EXERCISE INSTRUCTIONS
Write out every line of the data below as a JSON list of strings, one string per line, with blank lines left out.

### TASK INPUTS

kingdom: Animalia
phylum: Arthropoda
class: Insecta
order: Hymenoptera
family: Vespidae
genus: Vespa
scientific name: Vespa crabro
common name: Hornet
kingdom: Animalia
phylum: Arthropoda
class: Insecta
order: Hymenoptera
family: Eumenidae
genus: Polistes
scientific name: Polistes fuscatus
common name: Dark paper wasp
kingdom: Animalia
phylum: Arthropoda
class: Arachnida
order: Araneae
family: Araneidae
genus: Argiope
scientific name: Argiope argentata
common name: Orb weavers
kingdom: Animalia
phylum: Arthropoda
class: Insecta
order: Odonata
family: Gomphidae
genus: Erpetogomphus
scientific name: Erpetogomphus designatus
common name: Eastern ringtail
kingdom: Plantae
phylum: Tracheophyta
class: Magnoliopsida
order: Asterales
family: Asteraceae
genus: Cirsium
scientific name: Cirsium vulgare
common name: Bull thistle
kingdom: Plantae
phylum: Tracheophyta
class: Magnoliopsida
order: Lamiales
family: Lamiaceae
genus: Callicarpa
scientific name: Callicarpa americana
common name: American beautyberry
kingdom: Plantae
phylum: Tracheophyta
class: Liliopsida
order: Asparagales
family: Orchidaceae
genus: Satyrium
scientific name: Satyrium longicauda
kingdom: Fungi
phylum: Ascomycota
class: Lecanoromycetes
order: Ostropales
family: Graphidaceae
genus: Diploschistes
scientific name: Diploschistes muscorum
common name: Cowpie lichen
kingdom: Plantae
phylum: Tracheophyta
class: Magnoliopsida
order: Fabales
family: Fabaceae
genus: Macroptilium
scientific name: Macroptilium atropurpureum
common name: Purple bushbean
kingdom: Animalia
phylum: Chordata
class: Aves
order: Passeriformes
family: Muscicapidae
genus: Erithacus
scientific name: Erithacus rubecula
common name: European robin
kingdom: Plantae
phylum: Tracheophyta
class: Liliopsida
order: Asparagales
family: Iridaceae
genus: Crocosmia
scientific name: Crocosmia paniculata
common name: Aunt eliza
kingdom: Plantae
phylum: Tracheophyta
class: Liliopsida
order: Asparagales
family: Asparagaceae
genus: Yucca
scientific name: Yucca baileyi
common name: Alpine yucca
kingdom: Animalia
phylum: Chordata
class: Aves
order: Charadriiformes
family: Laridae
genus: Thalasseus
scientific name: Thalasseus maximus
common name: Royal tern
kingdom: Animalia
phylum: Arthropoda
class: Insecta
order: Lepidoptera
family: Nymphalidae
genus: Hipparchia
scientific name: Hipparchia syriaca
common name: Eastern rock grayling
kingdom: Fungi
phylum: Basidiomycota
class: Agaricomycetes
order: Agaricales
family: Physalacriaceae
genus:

######

SOLUTION TO THIS PROBLEM
[
  "kingdom: Animalia",
  "phylum: Arthropoda",
  "class: Insecta",
  "order: Hymenoptera",
  "family: Vespidae",
  "genus: Vespa",
  "scientific name: Vespa crabro",
  "common name: Hornet",
  "kingdom: Animalia",
  "phylum: Arthropoda",
  "class: Insecta",
  "order: Hymenoptera",
  "family: Eumenidae",
  "genus: Polistes",
  "scientific name: Polistes fuscatus",
  "common name: Dark paper wasp",
  "kingdom: Animalia",
  "phylum: Arthropoda",
  "class: Arachnida",
  "order: Araneae",
  "family: Araneidae",
  "genus: Argiope",
  "scientific name: Argiope argentata",
  "common name: Orb weavers",
  "kingdom: Animalia",
  "phylum: Arthropoda",
  "class: Insecta",
  "order: Odonata",
  "family: Gomphidae",
  "genus: Erpetogomphus",
  "scientific name: Erpetogomphus designatus",
  "common name: Eastern ringtail",
  "kingdom: Plantae",
  "phylum: Tracheophyta",
  "class: Magnoliopsida",
  "order: Asterales",
  "family: Asteraceae",
  "genus: Cirsium",
  "scientific name: Cirsium vulgare",
  "common name: Bull thistle",
  "kingdom: Plantae",
  "phylum: Tracheophyta",
  "class: Magnoliopsida",
  "order: Lamiales",
  "family: Lamiaceae",
  "genus: Callicarpa",
  "scientific name: Callicarpa americana",
  "common name: American beautyberry",
  "kingdom: Plantae",
  "phylum: Tracheophyta",
  "class: Liliopsida",
  "order: Asparagales",
  "family: Orchidaceae",
  "genus: Satyrium",
  "scientific name: Satyrium longicauda",
  "kingdom: Fungi",
  "phylum: Ascomycota",
  "class: Lecanoromycetes",
  "order: Ostropales",
  "family: Graphidaceae",
  "genus: Diploschistes",
  "scientific name: Diploschistes muscorum",
  "common name: Cowpie lichen",
  "kingdom: Plantae",
  "phylum: Tracheophyta",
  "class: Magnoliopsida",
  "order: Fabales",
  "family: Fabaceae",
  "genus: Macroptilium",
  "scientific name: Macroptilium atropurpureum",
  "common name: Purple bushbean",
  "kingdom: Animalia",
  "phylum: Chordata",
  "class: Aves",
  "order: Passeriformes",
  "family: Muscicapidae",
  "genus: Erithacus",
  "scientific name: Erithacus rubecula",
  "common name: European robin",
  "kingdom: Plantae",
  "phylum: Tracheophyta",
  "class: Liliopsida",
  "order: Asparagales",
  "family: Iridaceae",
  "genus: Crocosmia",
  "scientific name: Crocosmia paniculata",
  "common name: Aunt eliza",
  "kingdom: Plantae",
  "phylum: Tracheophyta",
  "class: Liliopsida",
  "order: Asparagales",
  "family: Asparagaceae",
  "genus: Yucca",
  "scientific name: Yucca baileyi",
  "common name: Alpine yucca",
  "kingdom: Animalia",
  "phylum: Chordata",
  "class: Aves",
  "order: Charadriiformes",
  "family: Laridae",
  "genus: Thalasseus",
  "scientific name: Thalasseus maximus",
  "common name: Royal tern",
  "kingdom: Animalia",
  "phylum: Arthropoda",
  "class: Insecta",
  "order: Lepidoptera",
  "family: Nymphalidae",
  "genus: Hipparchia",
  "scientific name: Hipparchia syriaca",
  "common name: Eastern rock grayling",
  "kingdom: Fungi",
  "phylum: Basidiomycota",
  "class: Agaricomycetes",
  "order: Agaricales",
  "family: Physalacriaceae",
  "genus:"
]